* **INSTRUCTION**: Restate the listing below line for line and word for word, without the pictures.

(DATA begins)

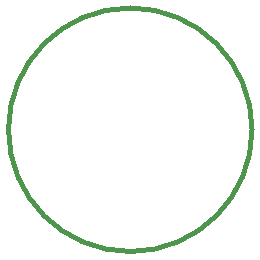
<source format=gbr>
G04 (created by PCBNEW (2013-jul-14)-product) date Thu 07 Nov 2013 08:56:16 PM EST*
%MOIN*%
G04 Gerber Fmt 3.4, Leading zero omitted, Abs format*
%FSLAX34Y34*%
G01*
G70*
G90*
G04 APERTURE LIST*
%ADD10C,0.005906*%
%ADD11C,0.015000*%
G04 APERTURE END LIST*
G54D10*
G54D11*
X64560Y-38000D02*
G75*
G03X64560Y-38000I-4060J0D01*
G74*
G01*
M02*

</source>
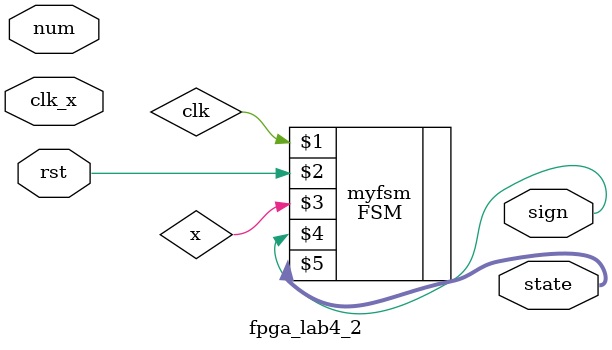
<source format=v>
`timescale 1ns / 1ps


module fpga_lab4_2(
    input clk_x,
    input rst,
    input num,
    output sign,
    output [2:0]state
    );
    
    FSM myfsm(clk,rst,x,sign,state);
    
endmodule

</source>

(DATA ends)

* **EXERCISE RESPONSE**:
<source format=gbr>
G04 (created by PCBNEW (2013-jul-14)-product) date Thu 07 Nov 2013 08:56:16 PM EST*
%MOIN*%
G04 Gerber Fmt 3.4, Leading zero omitted, Abs format*
%FSLAX34Y34*%
G01*
G70*
G90*
G04 APERTURE LIST*
%ADD10C,0.005906*%
%ADD11C,0.015000*%
G04 APERTURE END LIST*
G54D10*
G54D11*
X64560Y-38000D02*
G75*
G03X64560Y-38000I-4060J0D01*
G74*
G01*
M02*

</source>
<source format=v>
`timescale 1ns / 1ps


module fpga_lab4_2(
    input clk_x,
    input rst,
    input num,
    output sign,
    output [2:0]state
    );
    
    FSM myfsm(clk,rst,x,sign,state);
    
endmodule

</source>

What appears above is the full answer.